Tata Steel is set to forge ahead with a long-awaited merger of its European assets with Germany’s Thyssenkrupp AG after the firms signed a memorandum of understanding to create an equal joint venture.
The move — the path for which had been eased after Tata Steel reached agreement with U.K. authorities to reduce its U.K. pension scheme liabilities — ends months of uncertainty over the fate of a potential transaction and underlines the significance of the development to the two companies as they chart the difficult waters of Europe’s steel market, including overcapacity and cheap competition from abroad. The merger, if it goes through, would create Europe’s largest steel company after top-ranked ArcelorMittal.
“Today’s announcement marks the latest step in building a future for Tata Steel’s activities in Europe which is sustainable in every sense,” Tata Steel Europe Chairman Andrew Robb said on Wednesday, following the signing of the MoU for the 50:50 venture. To be named Thyssenkrupp Tata Steel, the merged entity would annually supply about 21 million tonnes of flat steel products worldwide.
The company — created by the non-cash transaction — would generate pro forma sales of about €15 billion a year, with about 48,000 employees across 34 locations. The companies estimate the merger would generate up to €600 million in synergies a year through the integration of research and development, and commercial functions, and optimisation of procurement and logistics.
Tata Steel and Thyssenkrupp anticipate concluding the deal in 2018, and closing it by the end of that year, following a period where further detailed negotiations take place on the shape of the final agreement. The transaction would also be subject to shareholders’ approval and the scrutiny of competition authorities.
Production at the joint venture would be subject to review in 2020, generating further synergies, which would be determined by a number of currently indeterminable factors such as Brexit and the regulatory environment at the time.

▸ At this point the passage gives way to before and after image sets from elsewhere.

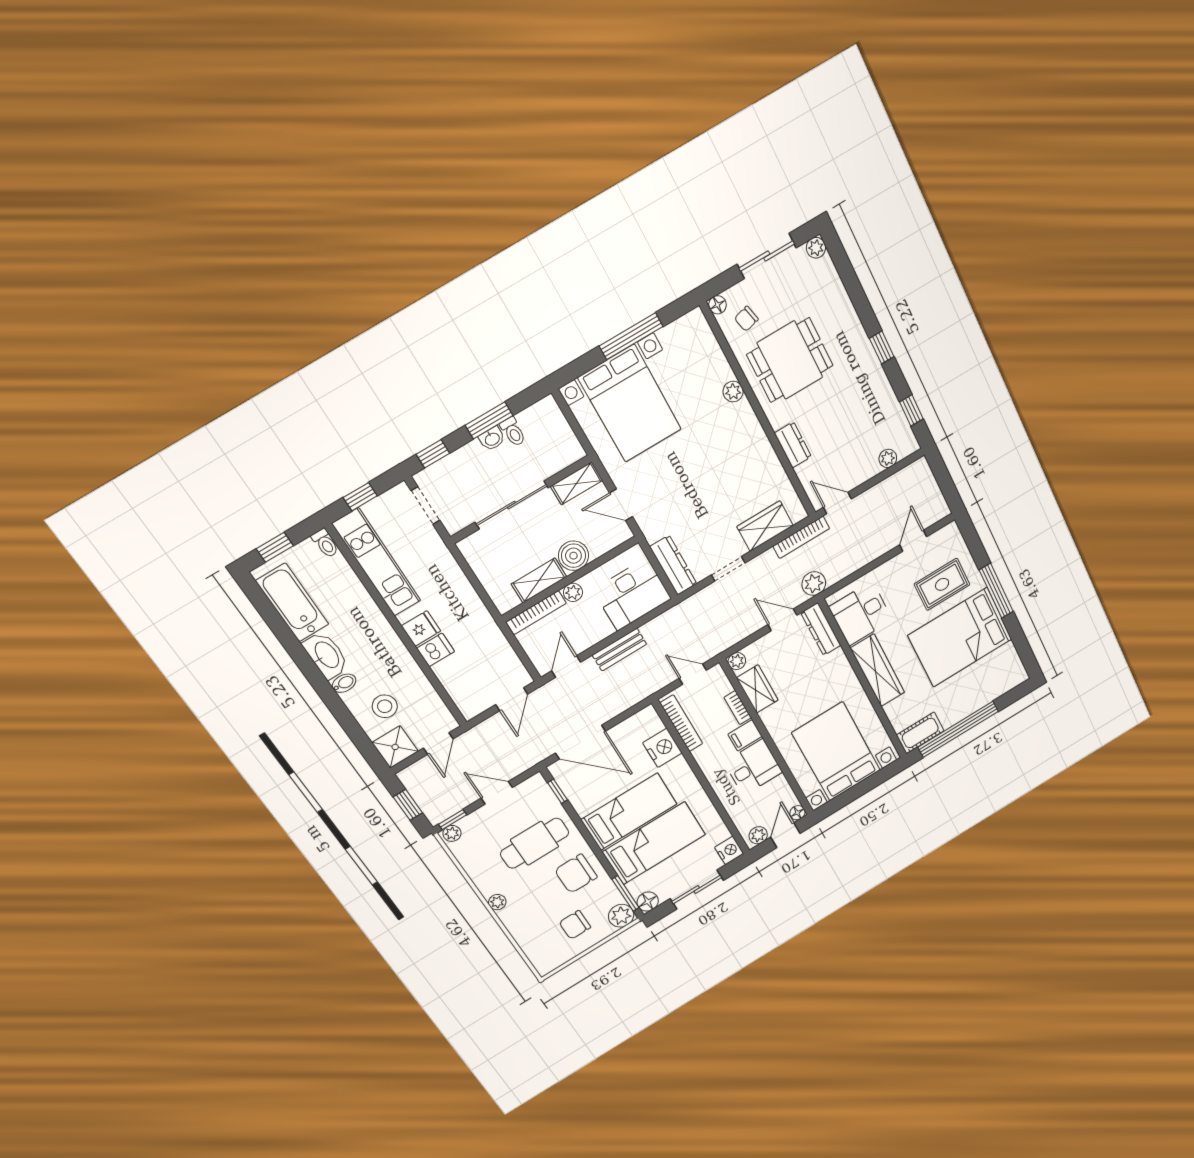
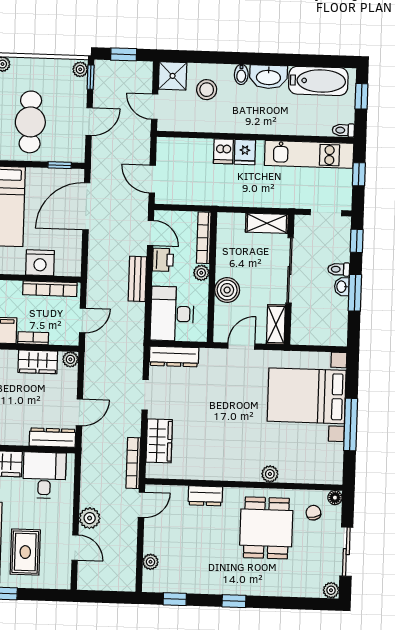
toilet: (513, 432) -> (339, 269), moved
shelving: (539, 580) -> (267, 223), moved, turned 90
plant: (814, 584) -> (90, 518), moved
printer: (585, 638) -> (163, 260), added

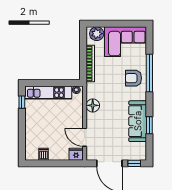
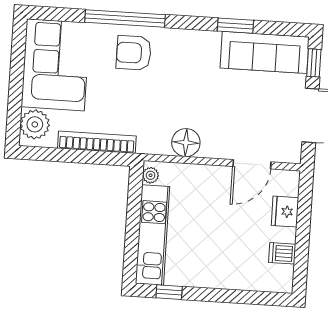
armchair: (133, 78) -> (134, 53), turned 90
sofa: (138, 121) -> (265, 52), moved
fridge: (76, 154) -> (285, 212), moved

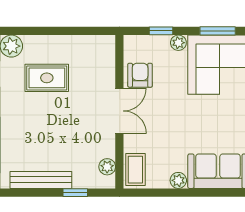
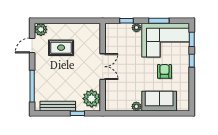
armchair: (140, 75) -> (165, 71), moved
plant: (107, 167) -> (92, 99), width x1.87, depth x1.87
coffee table: (135, 170) -> (112, 100), removed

For now, up to 2,000 jobs in administration and 2,000 jobs in production are expected to be cut as a result of the deal — split equally between the two companies — though Thyssenkrupp insisted that the cuts would have been necessary even without the deal, and could have been worse.
“By combining our steel activities the burden for each partner are lower than they would have been on a standalone basis,” said Heinrich Hiesinger, CEO of ThyssenKrupp, pointing to the pressures on the industry from “structural overcapacity in supply and constantly high import pressure.”

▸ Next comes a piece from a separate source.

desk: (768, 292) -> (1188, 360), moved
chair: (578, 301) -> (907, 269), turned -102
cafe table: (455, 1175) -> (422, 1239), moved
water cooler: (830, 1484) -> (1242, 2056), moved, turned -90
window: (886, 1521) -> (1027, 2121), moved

He added that the companies had a complementary fit: with Thyssenkrupp’s strength in working with original equipment manufacturers and Tata Steel’s in its work with industrial customers, while restructuring carried out by both had created some of the most efficient facilities in Europe.
Britain’s Unite, GMB and Community Unions cautiously welcomed the MoU. In a joint statement, they said the deal delivered “industrial logic… as always, the devil will be in the detail and we are seeking further assurances on jobs, investment and future production across the UK operations.” The unions said they were seeking an urgent meeting with Tata Steel to ensure Thyssenkrupp’s pension liabilities would be ring fenced.
European steel makers have been opting for consolidation to combat the persistent challenges facing the industry including overcapacity and pricing, particularly amid competition from China and beyond. Earlier this year, an Arcelor Mittal-led consortium bid for Ilva, a large Italian nationalised steel plant.
The development marks a turnaround from last March when Tata Steel announced it was looking for a buyer for its U.K. steel business. Months later the company confirmed it was in talks with Thyssenkrupp over the merger of assets. In August, Tata Steel U.K. got the go ahead to separate its £15 billion pension scheme from the business, in a deal that cost the company £550 million and a 33% equity stake.